Audience reviewers noted that the film works best when it leans into the prison sequences and the claustrophobic logic of informant work. The middle section does sag a bit—there's a lot of exposition about drug routes and cartel politics that doesn't always land with dramatic weight—but when the film locks into the core tension (Pete trapped inside, the FBI pulling strings from outside, the Polish mob closing in), it's genuinely engrossing. Rosamund Pike's FBI handler is underwritten, it's true, and some supporting players don't get enough room to breathe, but the skeleton of the story—a man with no good options—that holds up.
Where to Stream The Informer Online
If you're looking to watch The Informer right now, it's available on Prime Video. For the most current streaming availability across all platforms, check the "Where to Watch" widget at the top of this page on Movie OTT, which tracks real-time updates so you don't waste time hunting. Streaming rights shift constantly, so that widget's your best bet for knowing exactly where it's available in your region today. The 113-minute runtime makes it a solid evening watch—not so long that you're committing to a four-hour saga, but meaty enough that you feel like you've actually watched something substantial.
Frequently Asked Questions
Q: Is The Informer based on a true story?
No, but it's based on the novel Three Seconds by Swedish authors Roslund & Hellström, which draws on real organized crime dynamics in Scandinavia and New York. The characters and plot are fictional, though the world they inhabit has roots in actual Polish mafia operations and FBI informant protocols.
Q: Who directed The Informer?
Andrea Di Stefano directed the film from a screenplay he co-wrote with Matt Cook and Rowan Joffé.
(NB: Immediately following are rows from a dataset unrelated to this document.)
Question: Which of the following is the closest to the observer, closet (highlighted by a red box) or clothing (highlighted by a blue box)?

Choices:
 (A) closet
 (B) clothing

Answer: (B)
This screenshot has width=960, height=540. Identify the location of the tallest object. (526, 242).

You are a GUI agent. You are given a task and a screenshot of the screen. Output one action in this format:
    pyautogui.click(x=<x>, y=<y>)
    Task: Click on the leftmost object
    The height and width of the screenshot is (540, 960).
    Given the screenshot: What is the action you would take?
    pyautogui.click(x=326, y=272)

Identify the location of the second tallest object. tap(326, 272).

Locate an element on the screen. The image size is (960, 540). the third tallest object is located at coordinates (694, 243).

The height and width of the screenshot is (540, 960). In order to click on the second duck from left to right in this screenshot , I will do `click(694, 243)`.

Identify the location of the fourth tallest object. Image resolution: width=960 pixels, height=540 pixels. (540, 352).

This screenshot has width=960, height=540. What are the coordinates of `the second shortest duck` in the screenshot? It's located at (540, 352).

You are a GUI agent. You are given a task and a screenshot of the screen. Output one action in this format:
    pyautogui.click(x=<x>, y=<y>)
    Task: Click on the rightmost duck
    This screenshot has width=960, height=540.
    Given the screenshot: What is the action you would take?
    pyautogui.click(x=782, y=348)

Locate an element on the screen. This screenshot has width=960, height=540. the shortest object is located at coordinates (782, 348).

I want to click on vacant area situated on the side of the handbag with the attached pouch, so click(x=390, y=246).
Di Stefano brought experience in crime thrillers and European sensibilities to the New York setting.
Q: What's The Informer's runtime and rating?
The film runs 113 minutes and is rated R for violence, language, and drug use. It's a lean, no-filler crime drama designed for adult audiences who don't need a lot of hand-holding.
Q: Where can I watch The Informer?
The Informer is currently streaming on Prime Video. Movie OTT keeps a live database of where films are available, so check the widget above to confirm availability in your country.
Q: How was The Informer received by critics?
Critics gave it a mixed-to-positive reception: 63% on Rotten Tomatoes (Fresh), 61 on Metascore, and 6.6/10 on IMDb. Most appreciated Kinnaman's performance and the prison sequences, though some found the middle section sluggish and felt the supporting cast was underutilized.
Final Thoughts on The Informer
The Informer isn't a masterpiece, and it knows it. What it is, though, is a competent, tense crime thriller that understands the claustrophobia of being trapped between two corrupt systems. Kinnaman's weathered presence and the film's refusal to offer easy answers make it worth your time if you're in the mood for a gritty procedural with real stakes. Don't expect it to reinvent the undercover-cop genre—it won't. But if you've got 113 minutes and a taste for organized crime stories that don't shy away from moral ambiguity, you could do worse.